#### Supplement to Causal Models

## Supplement 3. Further Topics in Causal Inference

This supplement briefly surveys some more advanced topics in causal inference, and point to some references. Two recent review articles, Eberhardt 2017 and Spirtes & Zhang (2016), survey many of these topics.

*Portability*: We are often interested in exporting a causal
inference made in one context to a novel context. For example, we may
conduct an experiment establishing that a certain development program,
such as micro-lending, is successful in one country. We may then be
interested in whether the same program will be successful in a
different country, with different social institutions. Bareinboim and
Pearl (2013, 2014) explore conditions in which this is possible.

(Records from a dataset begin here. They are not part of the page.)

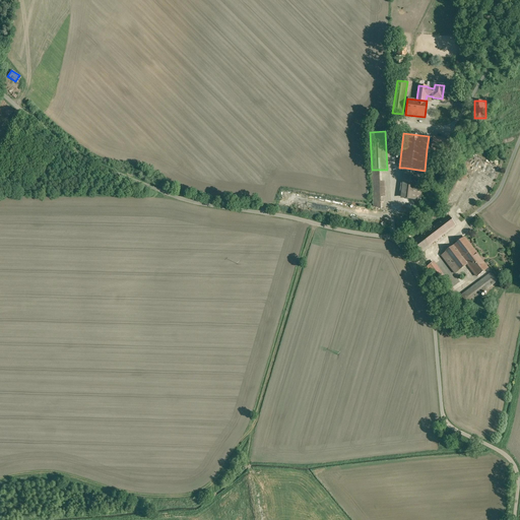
[(453,140),(433,137),(431,149),(452,152),(453,140)]
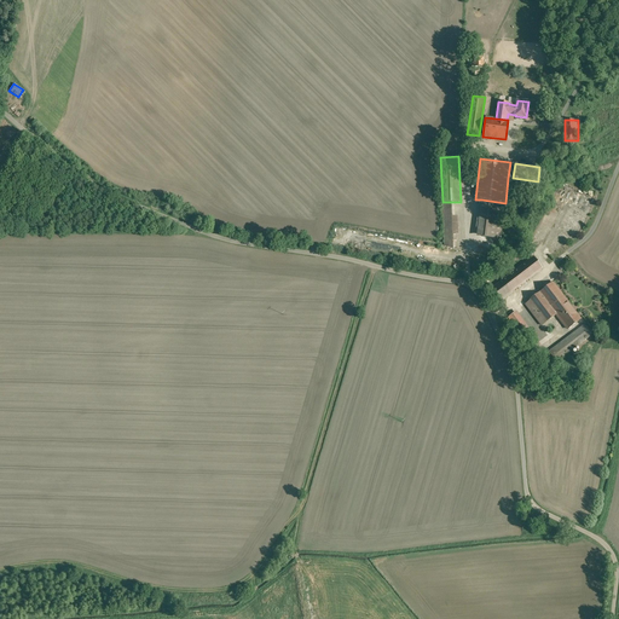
[(505,203),(481,200),(478,236),(495,238),(501,239),(505,203)]
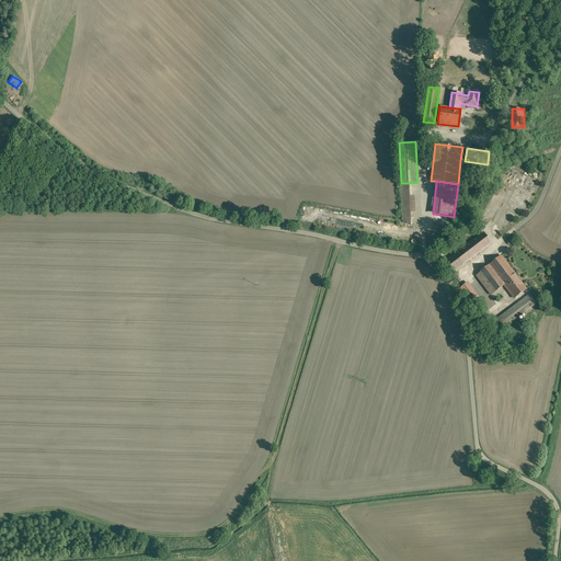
[(409,183),(401,183),(402,222),(411,225),(410,213),(415,212),(414,196),(410,196),(409,183)]
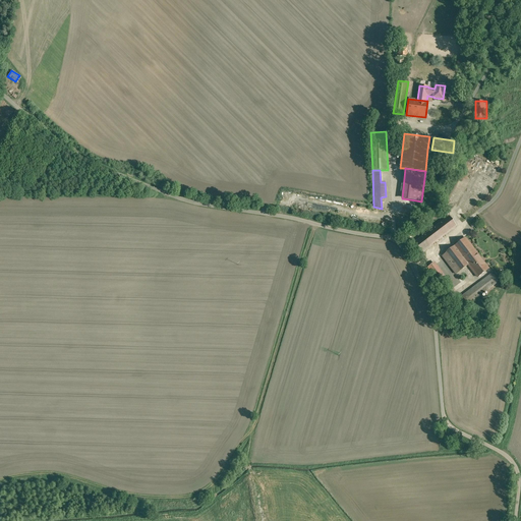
[(449,217),(413,243),(420,253),(456,226),(449,217)]
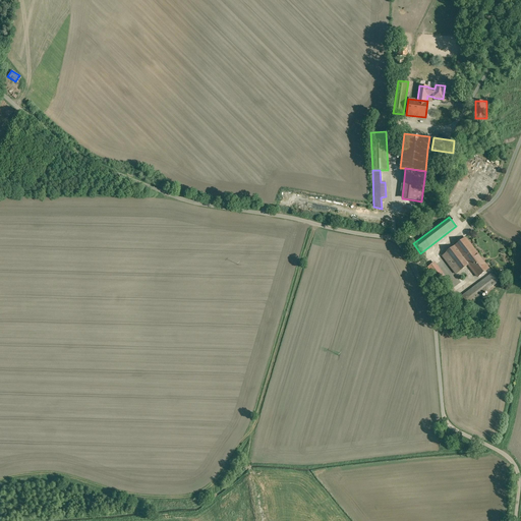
[(476,252),(465,238),(445,253),(445,254),(443,255),(456,274),(462,270),(468,265),(466,262),(476,252)]
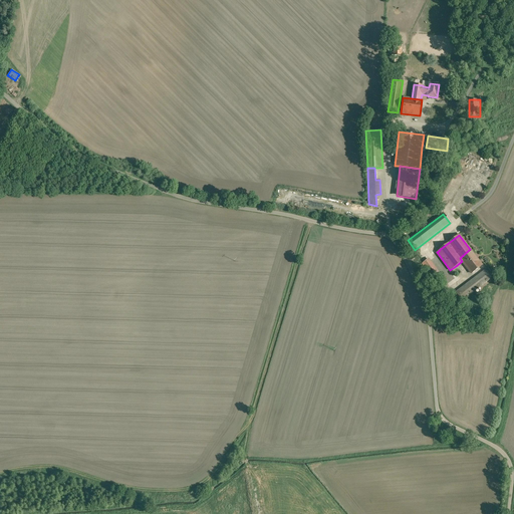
[(470,249),(460,258),(462,261),(472,273),(482,265),(470,249)]
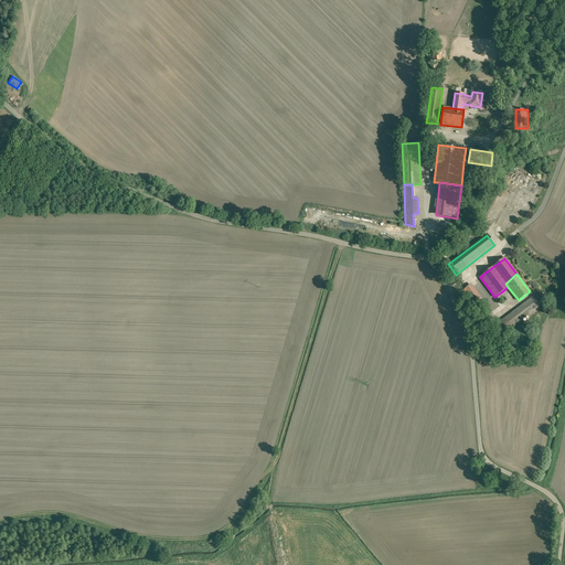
[(493,316),(470,285),(464,289),(487,320),(493,316)]
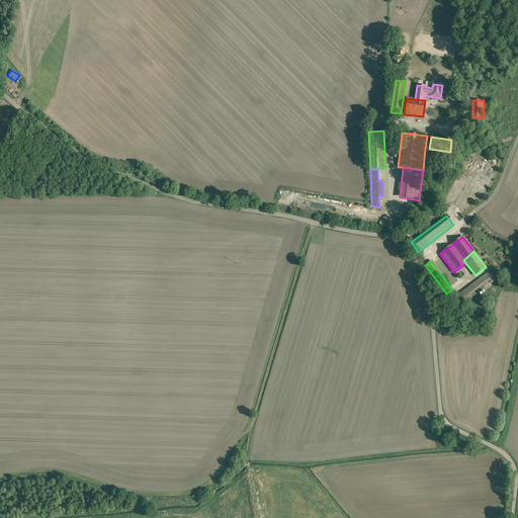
[(459,268),(453,272),(459,279),(465,275),(459,268)]
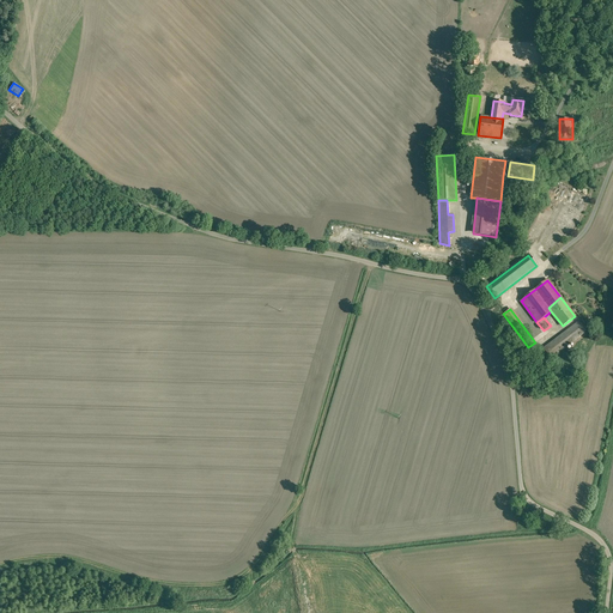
[(556,340),(541,351),(547,360),(587,331),(580,322),(556,340)]
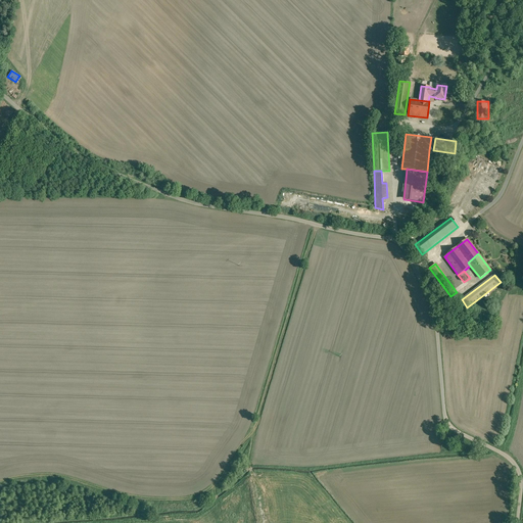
All buildings are outlined.
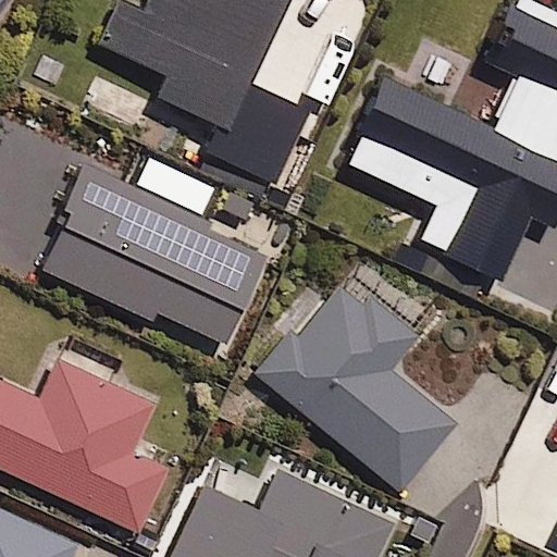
[(218,135),(250,83),(291,0),(145,0),(139,13),(119,3),(98,46),(157,75),(145,99),(218,135)]
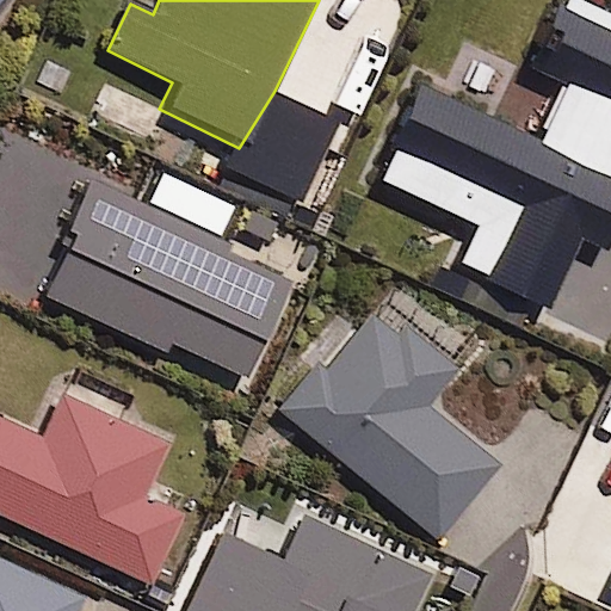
[(610,16),(574,0),(556,0),(526,67),(562,82),(536,140),(414,85),(372,179),(469,222),(463,235),(456,232),(440,264),(544,310),(578,236),(602,246),(610,223),(610,16)]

*Inferences from sample data*: We have largely focused on what
can be inferred about causal structure if one knows the true
probability distribution. In practice, of course, we must make
inferences from finite sample data. This raises particular problems
for causal inference. Standard statistical methods allow us to
*reject* the hypothesis that two variables are
probabilistically independent, but they never allow us to
*accept* such a hypothesis (or reject probabilistic
dependence). This raises the issue of how we might confirm a causal
hypothesis that entails a relation of probabilistic independence
between variables. Strategies include assigning Bayesian prior
probabilities and updating (Claassen & Heskes 2012; Cooper &
Herskovits 1992; Geiger & Heckerman 1994), using cost functions
that weigh goodness of fit with data against complexity (Hyttinen et
al. 2014; Triantafillou & Tsamardinos 2015), and
learning-theoretic approaches (Schulte et al. 2010).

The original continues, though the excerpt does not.